The dairy’s denials came amid widespread speculation that OMP Milk Delux is laced with IGF-1, an ingredient that some media sources and dairy associations have said may cause cancer in extreme doses.
However, some say it is more likely Mengniu did not add IGF-1 into its OMP Milk Delux. “IGF-1 is simply too expensive,” said Fang Zhouzi, who operates a scientific fraud watch Web site called New Threads.
Meanwhile, public attention has focused on the safety of OMP and MBP.
A special panel organized by the Ministry of Health and AQSIQ said in a statement February 13 that OMP is a safe-to-consume cow milk protein obtained by skimming and filtering milk and its major components include lactoferrin and lactoperoxidase.

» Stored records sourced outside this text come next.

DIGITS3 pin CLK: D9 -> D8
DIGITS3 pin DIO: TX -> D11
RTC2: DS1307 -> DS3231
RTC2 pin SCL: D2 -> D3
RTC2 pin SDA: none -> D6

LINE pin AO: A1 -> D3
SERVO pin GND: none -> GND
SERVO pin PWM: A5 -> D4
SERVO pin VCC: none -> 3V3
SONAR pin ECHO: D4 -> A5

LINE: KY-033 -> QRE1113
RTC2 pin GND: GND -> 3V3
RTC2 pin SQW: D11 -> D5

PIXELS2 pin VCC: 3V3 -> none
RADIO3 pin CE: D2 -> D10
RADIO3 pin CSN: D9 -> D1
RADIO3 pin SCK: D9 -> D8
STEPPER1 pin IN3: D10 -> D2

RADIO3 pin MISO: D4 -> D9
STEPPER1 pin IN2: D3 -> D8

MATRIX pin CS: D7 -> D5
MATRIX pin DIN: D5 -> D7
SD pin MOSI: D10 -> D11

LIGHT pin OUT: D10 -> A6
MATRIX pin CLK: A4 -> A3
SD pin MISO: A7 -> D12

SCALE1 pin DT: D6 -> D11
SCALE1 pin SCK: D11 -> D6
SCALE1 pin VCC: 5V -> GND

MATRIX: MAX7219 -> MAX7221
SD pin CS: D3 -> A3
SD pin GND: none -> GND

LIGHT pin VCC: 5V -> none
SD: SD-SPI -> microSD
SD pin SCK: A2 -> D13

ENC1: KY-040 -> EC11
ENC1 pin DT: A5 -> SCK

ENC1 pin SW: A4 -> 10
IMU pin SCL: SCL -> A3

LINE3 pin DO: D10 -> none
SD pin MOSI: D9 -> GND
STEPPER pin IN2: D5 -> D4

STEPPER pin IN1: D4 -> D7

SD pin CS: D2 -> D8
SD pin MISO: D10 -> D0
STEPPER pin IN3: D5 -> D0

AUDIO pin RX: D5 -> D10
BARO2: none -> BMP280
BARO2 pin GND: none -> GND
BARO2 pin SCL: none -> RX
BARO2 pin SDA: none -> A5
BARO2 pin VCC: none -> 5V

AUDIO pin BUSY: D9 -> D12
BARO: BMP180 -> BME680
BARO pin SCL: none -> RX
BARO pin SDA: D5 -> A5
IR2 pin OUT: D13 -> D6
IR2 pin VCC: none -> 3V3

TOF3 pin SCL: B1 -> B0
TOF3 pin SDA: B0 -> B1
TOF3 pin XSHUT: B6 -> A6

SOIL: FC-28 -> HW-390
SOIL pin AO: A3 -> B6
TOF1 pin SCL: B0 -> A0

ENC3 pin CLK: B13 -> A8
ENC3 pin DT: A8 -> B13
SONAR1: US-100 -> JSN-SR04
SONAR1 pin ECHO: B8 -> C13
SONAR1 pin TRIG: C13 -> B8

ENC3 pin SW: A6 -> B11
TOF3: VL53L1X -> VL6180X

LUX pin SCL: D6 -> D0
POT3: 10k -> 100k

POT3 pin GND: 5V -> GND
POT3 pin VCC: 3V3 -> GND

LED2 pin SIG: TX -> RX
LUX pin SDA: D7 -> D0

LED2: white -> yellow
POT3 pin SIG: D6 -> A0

But specialists on the panel said they only reviewed the ingredient Mengniu claimed to have added, and that it will be up to law enforcement authorities to determine exactly what was mixed into Milk Delux.
Investigation Continues
In the weeks since AQSIQ ordered Mengniu to stopping adding OMP to Milk Delux, the Ministry of Health has faulted Mengniu for failing to obtain permission before importing OMP from New Zealand and blending it in milk. The ministry also criticized Mengniu for exaggerating the health benefits of its milk in advertisements.
A Mengniu official told Caijing that OMP products are regarded as normal food materials in the United States and a number of other countries, where their use requires no special permission.
Some industry insiders say vagueness and ambiguity in China’s food regulations and standards contributed to the current headaches for the milk business. And there’s no end in sight. Despite months of questioning and public debate over Mengniu’s Milk Delux, ASQIQ and the Ministry of Health have yet to release the details of their investigation and research.